According to research, the global gluten-free market grew from $1.7 billion in 2011 to $3.5 billion in 2016. It’s forecasted to reach $4.6 billion in 2020. The vending industry is playing its part by stocking more gluten-free options, and this will soon become standard practice.
Photo credit: Payment Machine
#6 Mobile payments
This is obviously a type of cashless payment, which we covered in the first section. But the rise of mobile wallets is something worth exploring by itself.
There are some recognised barriers to the growth of mobile payments, as outlined by Business Insider. One main obstacle is people’s reluctance to change their habits. The idea of a mobile wallet is fantastically convenient, but routines are difficult to nudge in a new direction.
That said, mobile payments are growing. Research suggests that over 87 million people are using Apple Pay worldwide, and 34 million people use Samsung Pay. China leads the way for mobile payments, with an estimated 47% of smartphone owners actively using mobile wallets. This is dominated by WeChat Pay with 600 million users and Alipay with 400 million users.

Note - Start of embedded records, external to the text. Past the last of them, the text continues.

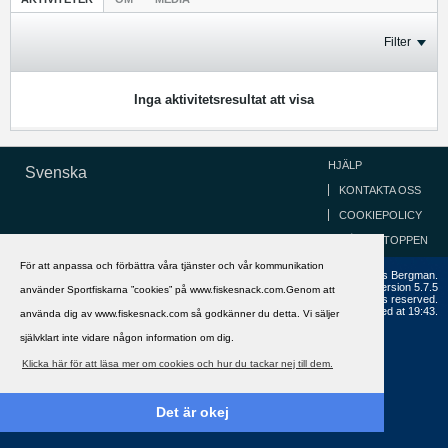
Filter
Inga aktivitetsresultat att visa
HJÄLP
Svenska
KONTAKTA OSS
COOKIEPOLICY
GÅ TILL TOPPEN
För att anpassa och förbättra våra tjänster och vår kommunikation
Copyright ©2002 - 2021, FiskeSnack.com. Grundad 2002 av Anders Bergman.
Powered by
vBulletin®
Version 5.7.5
använder Sportfiskarna ”cookies” på www.fiskesnack.com.Genom att
Copyright © 2026 MH Sub I, LLC dba vBulletin. All rights reserved.
All times are GMT+1. This page was generated at 19:43.
använda dig av www.fiskesnack.com så godkänner du detta. Vi säljer
självklart inte vidare någon information om dig.
Klicka här för att läsa mer om cookies och hur du tackar nej till dem.
Det är okej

As mobile payments become more common, the vending industry is right to integrate this option into machines. Some have reported a slow start, but the trend is impossible to ignore.
“The usual today?” is a phrase you’d expect to hear from a local shopkeeper, but not from a vending machine. This may change, as smart machines could use smartphone indicators to identify the customer. What if it knew your preferred language, and your first-choice drink?

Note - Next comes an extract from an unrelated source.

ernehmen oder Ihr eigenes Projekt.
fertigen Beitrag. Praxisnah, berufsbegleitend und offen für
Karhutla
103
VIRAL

Perhaps more unnerving is the idea that vending machines can profile the customer using cameras and databases – in order to offer the most relevant products to certain demographics.
In fact, this happened in Japan back in 2010. Whilst it hasn’t caught the industry by storm yet, the technology has improved drastically and could be integrated in the future.
At the heart of our seven vending industry trends are two strong pillars: technology and health. People will always need refreshment on-the-go, and it’s the role of venders to offer ultimate convenience and choice. As a result, everyone benefits.
We’re yet to see whether blockchain payments become mainstream in the vending industry, but this is another technological trend to monitor. An age-verifying blockchain machine has been created in the US with a view to dispensing beer, and this could be developed in exciting ways.
Smart technology and connectivity will also allow owners to track sales and revenue patterns in more detail. As the data gets deeper and analysis becomes easier, vendors can stock the right products, on the right days, in the right places.
Smart vending machines are already widespread, and this creates opportunities for vendors to connect with customers in new and exciting ways. From convenient payment to a personalised service, the future of vending looks fresh.